Under no circumstances may the client allow third parties other than Authorised Persons to access and/or use the IC by any means whatsoever, directly or indirectly.
The customer undertakes to implement the organisational and technical means and to take all necessary precautions to preserve the security and confidentiality of the IC and to prevent its disclosure to anyone, directly or indirectly. In particular, the customer undertakes to take all measures to prevent any unauthorised access and/or use of the IC and to prevent any loss or alteration of said IC, in particular by setting up personal and confidential login details (usernames, passwords) for each member of its staff with access to the IC.

As soon as it becomes aware of any fact that may constitute a breach of the security or confidentiality of the IC, the customer undertakes to notify the Company.
These confidentiality obligations shall remain in force for 5 years after the end of the commercial relationship.

Article 14 — Anti-corruption

The customer undertakes to comply with the applicable legal and regulatory provisions relating to ethics, prevention and combating corruption.
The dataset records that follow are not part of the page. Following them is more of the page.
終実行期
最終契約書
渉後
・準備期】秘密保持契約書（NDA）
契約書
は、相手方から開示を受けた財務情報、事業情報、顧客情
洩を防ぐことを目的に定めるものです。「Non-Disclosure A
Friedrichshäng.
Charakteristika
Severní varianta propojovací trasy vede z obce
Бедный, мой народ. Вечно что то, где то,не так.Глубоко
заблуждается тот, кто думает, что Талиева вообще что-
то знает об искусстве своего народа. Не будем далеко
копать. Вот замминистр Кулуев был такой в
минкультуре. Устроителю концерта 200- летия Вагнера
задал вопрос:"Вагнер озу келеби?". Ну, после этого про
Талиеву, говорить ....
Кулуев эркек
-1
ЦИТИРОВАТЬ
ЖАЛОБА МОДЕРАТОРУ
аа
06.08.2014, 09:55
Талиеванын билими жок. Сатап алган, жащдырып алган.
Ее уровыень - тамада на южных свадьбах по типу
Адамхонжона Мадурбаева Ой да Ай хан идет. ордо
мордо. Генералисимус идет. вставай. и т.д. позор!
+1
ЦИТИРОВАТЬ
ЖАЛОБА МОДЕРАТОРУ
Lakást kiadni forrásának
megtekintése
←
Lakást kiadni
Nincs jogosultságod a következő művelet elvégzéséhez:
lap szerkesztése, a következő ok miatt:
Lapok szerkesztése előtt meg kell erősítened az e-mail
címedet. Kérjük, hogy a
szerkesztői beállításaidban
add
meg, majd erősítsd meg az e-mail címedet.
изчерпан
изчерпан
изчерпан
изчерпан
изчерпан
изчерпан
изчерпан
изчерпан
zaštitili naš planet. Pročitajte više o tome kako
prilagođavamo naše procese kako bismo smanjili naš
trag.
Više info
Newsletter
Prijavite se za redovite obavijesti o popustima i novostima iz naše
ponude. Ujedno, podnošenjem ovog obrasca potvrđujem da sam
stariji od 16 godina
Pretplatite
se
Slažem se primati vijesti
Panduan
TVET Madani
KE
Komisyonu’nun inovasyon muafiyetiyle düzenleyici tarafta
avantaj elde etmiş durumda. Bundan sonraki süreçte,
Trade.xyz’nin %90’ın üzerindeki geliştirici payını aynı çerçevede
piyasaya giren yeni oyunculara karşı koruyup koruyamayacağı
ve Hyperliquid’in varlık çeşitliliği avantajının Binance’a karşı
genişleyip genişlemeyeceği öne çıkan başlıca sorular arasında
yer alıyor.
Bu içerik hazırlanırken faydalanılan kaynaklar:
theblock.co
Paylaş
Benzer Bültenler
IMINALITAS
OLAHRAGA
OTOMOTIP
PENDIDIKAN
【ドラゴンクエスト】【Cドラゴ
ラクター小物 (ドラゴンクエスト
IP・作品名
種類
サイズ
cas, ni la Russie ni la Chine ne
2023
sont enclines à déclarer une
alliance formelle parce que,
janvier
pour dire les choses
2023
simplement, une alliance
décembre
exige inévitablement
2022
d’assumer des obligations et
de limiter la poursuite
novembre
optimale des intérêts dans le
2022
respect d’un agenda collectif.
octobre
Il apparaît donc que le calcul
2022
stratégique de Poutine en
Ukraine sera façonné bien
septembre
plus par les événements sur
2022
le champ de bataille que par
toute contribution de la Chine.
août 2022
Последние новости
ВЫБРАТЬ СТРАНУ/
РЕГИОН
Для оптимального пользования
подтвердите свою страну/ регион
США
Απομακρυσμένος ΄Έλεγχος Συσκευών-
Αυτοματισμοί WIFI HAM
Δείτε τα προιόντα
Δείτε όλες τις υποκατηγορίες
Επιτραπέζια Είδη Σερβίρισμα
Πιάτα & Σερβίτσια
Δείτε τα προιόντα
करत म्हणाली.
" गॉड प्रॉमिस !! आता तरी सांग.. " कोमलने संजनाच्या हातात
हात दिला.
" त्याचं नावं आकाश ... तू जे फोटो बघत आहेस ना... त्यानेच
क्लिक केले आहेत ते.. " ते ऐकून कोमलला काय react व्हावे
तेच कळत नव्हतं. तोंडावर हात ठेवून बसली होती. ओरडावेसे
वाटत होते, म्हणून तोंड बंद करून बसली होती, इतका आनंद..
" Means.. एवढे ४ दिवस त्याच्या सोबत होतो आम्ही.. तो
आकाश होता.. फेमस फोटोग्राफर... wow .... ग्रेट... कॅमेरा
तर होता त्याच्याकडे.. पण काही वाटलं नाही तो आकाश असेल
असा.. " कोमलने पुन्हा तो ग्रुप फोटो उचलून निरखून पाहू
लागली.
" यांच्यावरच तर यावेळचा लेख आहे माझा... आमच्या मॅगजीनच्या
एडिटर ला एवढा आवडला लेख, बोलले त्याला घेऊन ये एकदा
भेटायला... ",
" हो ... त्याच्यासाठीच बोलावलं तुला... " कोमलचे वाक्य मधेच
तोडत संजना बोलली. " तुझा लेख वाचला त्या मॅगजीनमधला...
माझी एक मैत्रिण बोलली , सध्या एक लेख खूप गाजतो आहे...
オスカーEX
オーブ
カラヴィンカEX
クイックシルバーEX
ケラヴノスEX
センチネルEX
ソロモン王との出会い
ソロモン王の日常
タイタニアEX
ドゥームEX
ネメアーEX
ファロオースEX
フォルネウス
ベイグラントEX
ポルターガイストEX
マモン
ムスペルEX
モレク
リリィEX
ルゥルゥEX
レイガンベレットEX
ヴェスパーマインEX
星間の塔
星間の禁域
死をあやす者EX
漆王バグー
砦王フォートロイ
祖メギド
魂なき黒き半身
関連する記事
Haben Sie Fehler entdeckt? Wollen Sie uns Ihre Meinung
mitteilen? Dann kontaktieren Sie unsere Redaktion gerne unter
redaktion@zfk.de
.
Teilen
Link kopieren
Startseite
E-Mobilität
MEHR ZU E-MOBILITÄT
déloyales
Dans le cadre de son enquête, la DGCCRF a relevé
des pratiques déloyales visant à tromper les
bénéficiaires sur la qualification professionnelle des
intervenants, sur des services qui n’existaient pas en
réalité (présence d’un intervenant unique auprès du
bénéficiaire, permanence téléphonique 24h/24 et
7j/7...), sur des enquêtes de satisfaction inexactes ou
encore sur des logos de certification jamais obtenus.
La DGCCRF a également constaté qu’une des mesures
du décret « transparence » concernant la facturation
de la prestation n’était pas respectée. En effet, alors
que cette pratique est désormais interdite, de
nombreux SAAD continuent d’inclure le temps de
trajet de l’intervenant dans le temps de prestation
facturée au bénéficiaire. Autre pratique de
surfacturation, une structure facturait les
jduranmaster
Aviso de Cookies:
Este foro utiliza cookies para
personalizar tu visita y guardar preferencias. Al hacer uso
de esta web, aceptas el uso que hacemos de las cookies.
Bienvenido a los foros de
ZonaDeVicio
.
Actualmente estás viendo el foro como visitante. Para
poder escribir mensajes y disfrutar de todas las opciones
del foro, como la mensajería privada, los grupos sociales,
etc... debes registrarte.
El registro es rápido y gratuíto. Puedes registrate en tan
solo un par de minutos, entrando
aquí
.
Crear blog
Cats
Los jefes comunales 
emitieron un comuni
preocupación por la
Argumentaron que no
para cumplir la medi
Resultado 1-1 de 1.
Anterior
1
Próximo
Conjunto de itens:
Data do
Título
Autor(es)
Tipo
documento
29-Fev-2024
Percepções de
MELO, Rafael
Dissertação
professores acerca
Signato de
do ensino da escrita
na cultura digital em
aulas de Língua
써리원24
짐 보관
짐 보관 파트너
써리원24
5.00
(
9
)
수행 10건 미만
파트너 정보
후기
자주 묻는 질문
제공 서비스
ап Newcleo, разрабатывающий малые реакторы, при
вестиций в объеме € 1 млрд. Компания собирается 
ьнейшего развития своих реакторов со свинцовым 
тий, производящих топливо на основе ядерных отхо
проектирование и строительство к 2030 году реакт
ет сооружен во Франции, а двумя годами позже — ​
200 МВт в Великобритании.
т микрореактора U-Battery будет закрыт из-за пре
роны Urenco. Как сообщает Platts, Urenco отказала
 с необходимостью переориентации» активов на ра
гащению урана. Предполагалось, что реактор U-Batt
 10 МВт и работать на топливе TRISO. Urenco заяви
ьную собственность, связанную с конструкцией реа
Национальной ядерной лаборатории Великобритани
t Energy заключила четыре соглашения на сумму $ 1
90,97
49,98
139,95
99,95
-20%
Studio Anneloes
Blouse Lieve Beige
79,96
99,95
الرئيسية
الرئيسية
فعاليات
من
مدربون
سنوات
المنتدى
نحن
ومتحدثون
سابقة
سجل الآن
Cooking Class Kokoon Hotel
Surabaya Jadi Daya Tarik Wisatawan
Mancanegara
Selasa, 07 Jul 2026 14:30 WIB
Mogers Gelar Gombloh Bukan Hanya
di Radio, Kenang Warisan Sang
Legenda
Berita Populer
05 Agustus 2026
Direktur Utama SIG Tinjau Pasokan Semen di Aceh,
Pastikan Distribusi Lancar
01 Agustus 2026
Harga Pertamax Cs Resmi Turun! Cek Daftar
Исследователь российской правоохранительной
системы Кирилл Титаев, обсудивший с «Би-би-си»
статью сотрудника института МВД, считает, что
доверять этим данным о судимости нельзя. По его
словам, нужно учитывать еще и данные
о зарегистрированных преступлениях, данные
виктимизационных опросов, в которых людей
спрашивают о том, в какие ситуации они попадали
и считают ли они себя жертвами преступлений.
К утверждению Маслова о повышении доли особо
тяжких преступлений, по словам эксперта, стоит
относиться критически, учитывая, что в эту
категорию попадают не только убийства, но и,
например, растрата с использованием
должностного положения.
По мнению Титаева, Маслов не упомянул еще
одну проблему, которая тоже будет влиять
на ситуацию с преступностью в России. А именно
Article 15 — Personal data

The Company is required to process personal data concerning the customer in order to fulfill its obligations within the framework of the commercial relationship between them, in its capacity as data controller. This mainly concerns the customer's surname, first name, address, email address and sales data. This data is processed in accordance with the applicable legal and regulatory provisions, in particular the General Data Protection Regulation 'GDPR' EU 2016/679 ('the Regulation') and Law No. 78-17 of 6 January 1978 on information technology, files and freedoms.
 
The Customer is informed that, for the purpose of improving the quality of the service offered by the Company, their telephone calls with the Company may be recorded.
Customer data is kept for the time corresponding to the purpose of collection, without exceeding a maximum period of five (5) years following the end of the commercial relationship between the customer and the Company, unless there is a legal obligation to archive it.
 
It may be communicated, in particular in aggregate form, to affiliated companies for administrative reasons, to subcontractors for the performance of tasks necessary for the purpose of collection, or to third parties linked to the Company by contract for the purposes of the legitimate interests pursued by the Company.
 
The customer has the right to access, rectify or erase their data, restrict its processing, withdraw their consent, a right to portability and a right to object to the collection of their data. The customer also has the right to lodge a complaint with the CNIL.
 
The customer may contact the Company (providing proof of identity) by sending a request:
 
-   by post to the following address: ALLIANCE HEALTHCARE REPARTITION (Personal Data), 222, rue des Caboeufs - CS 50002 - 92622 GENNEVILLIERS Cedex.[No text in field]

Article 16 — Disputes

Any disputes relating to these GTC, the sale of products and the provision of services shall be brought exclusively before the competent courts within the jurisdiction of the Company's registered office.         
                                                                                                                     
1 January 2026
 
We are all united and committed to creating a healthier future.



The legal language referenced on this page is legally binding in English only. Any and all translations into other languages have no legal force and are provided for information only.